The inexperienced coteries now claiming power and basing all their calculations on a considerable ‘sympathy vote’ in the backward Hindi-speaking heartlands, are prepared to hold their familiar ‘spontaneous rallies’ in the Capital, bringing in lorryloads of paid mobsters from neighbouring states, despite the warnings of the police and the military chiefs. They are unmindful of the damage being done to the psyche of the Sikh community.
If the prevailing passion to return to the security of Punjab does not dissolve and the Sikhs feel that they are hostages, you can be sure that they will band together in groups of five and ten thousand to begin the great migration back to Punjab. These kaflas, once they get moving, will be difficult to stop. All the persuasion in the world will not halt them. Then the future of Punjab — indeed, the entire north-west — will become uncertain.
We are permitting a paralysed, unthinking, inexperienced government to treat our problems as if this is still India of 1947. Banish the stupidity. The India of 1984 has potentials both for prosperity and for self-destruction never dreamt of before. At the helm of affairs, we need men and women who comprehend this profound change in their land. The rest are a threat to the future.
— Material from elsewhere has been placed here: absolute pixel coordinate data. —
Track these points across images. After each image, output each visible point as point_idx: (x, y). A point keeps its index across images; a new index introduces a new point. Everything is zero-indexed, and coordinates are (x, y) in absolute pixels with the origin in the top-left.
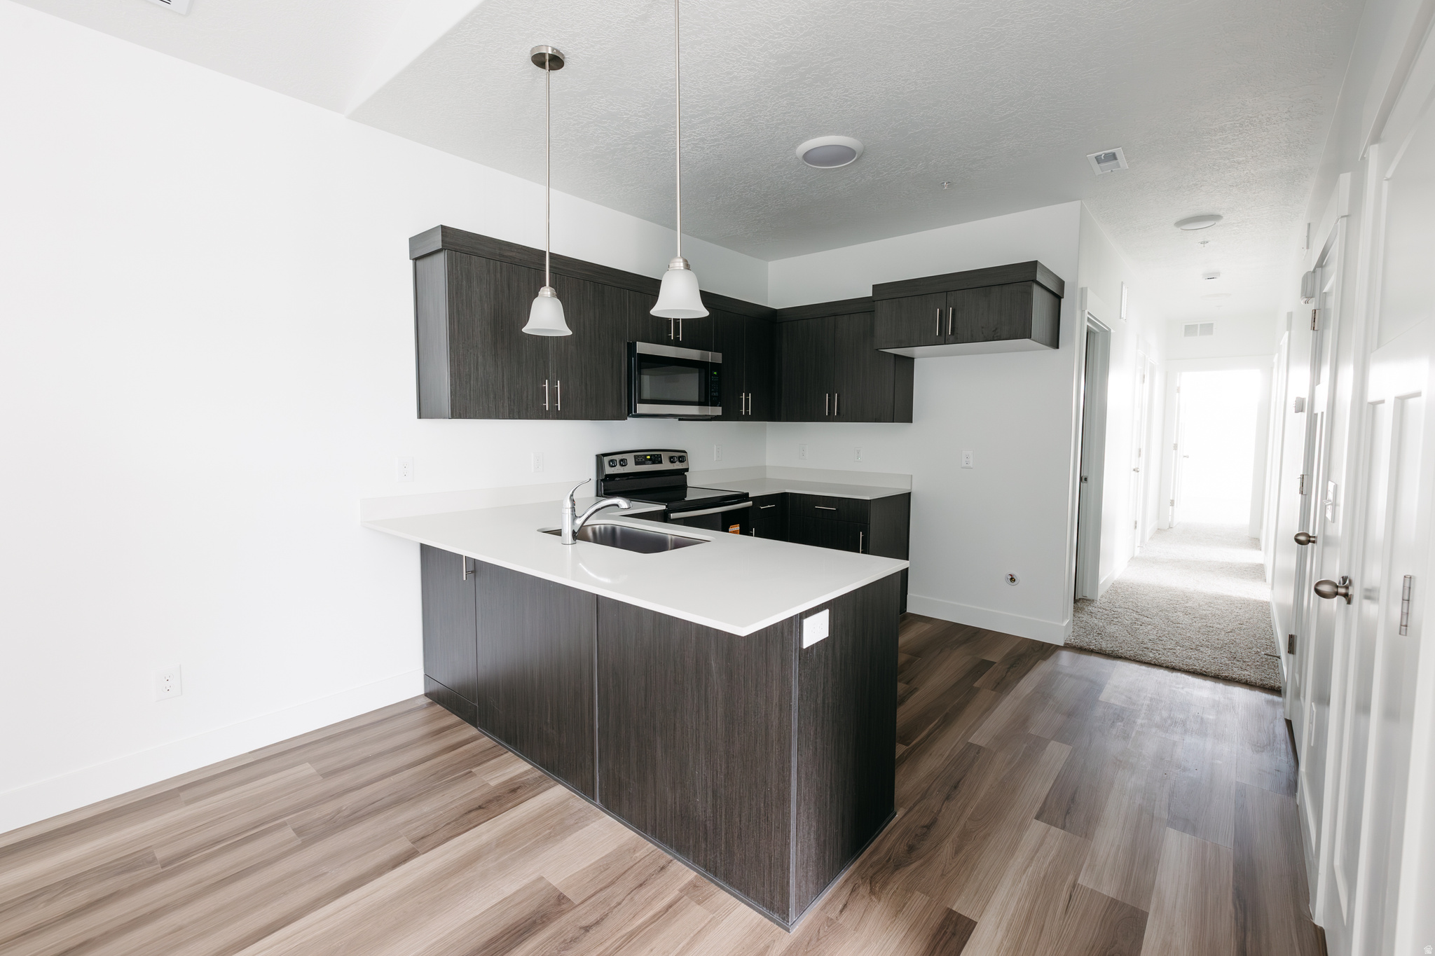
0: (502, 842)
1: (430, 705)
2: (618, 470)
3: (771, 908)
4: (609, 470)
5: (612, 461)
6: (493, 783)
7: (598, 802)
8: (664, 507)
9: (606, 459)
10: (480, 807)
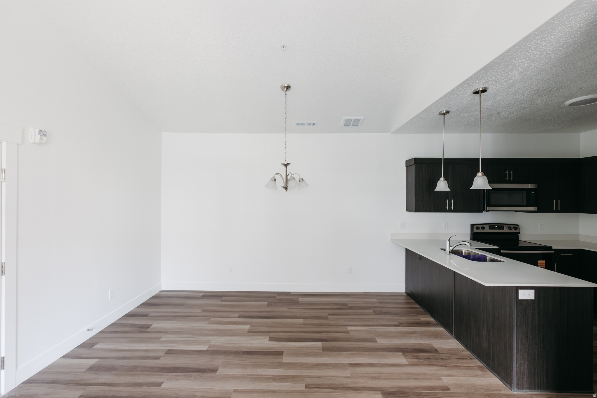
0: (422, 333)
1: (406, 296)
2: (480, 231)
3: (507, 382)
4: (475, 230)
5: (477, 227)
6: (422, 320)
7: (454, 336)
8: (498, 247)
9: (475, 227)
10: (417, 324)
When a state collapses, only a change in the ruling political culture can help restore the vital psychological equilibrium of a people. A new national reconciliation cannot come about without a new national consensus. And a new consensus cannot be separated from the building of a political thrust that cements national unity. All else is dust in the eyes of our people.
The transition from one ruling culture to another cannot be anything but messy and chaotic, but it can be made less so by an informed people mobilising at every level to lift the fog of confusion. We are already into this transition. It is a transition which will spark a great deal of new thinking, often from unexpected quarters.
Here are a few sentences extracted from a remarkable article in The Times of India which questions the logic of the leader writers of the newspaper. It is by a well-known economic historian, Mrs Dharma Kumar, and it captures the traumas of the sensitive in the North:
“If all the sweets in India had been distributed, that would not have justified the burning alive of one single Sikh.”
“…if burning alive were the punishment for vulgarity and folly, there would be few people left in India.”
“The killing of Hindus in the past is irrelevant— or has the state abdicated its responsibility for preventing and punishing murder?”
“Is any Muslim in Delhi, gentle Hindu reader, ‘justified’ in roasting you alive because of Bhiwandi or Ahmedabad?”
“…is preventive murder now a right of all Indians?”
“Why should every Sikh be responsible for the doings of all other Sikhs?”
“Those who demand loyalty to the state had better ensure a state worthy of loyalty.”
We need to address ourselves to these questions while we are still able to. The mauling of the Sikhs could be a dress rehearsal by the criminal politicians and their lumpen gangs to hold our society to ransom.
We have been warned— and we still have the vote.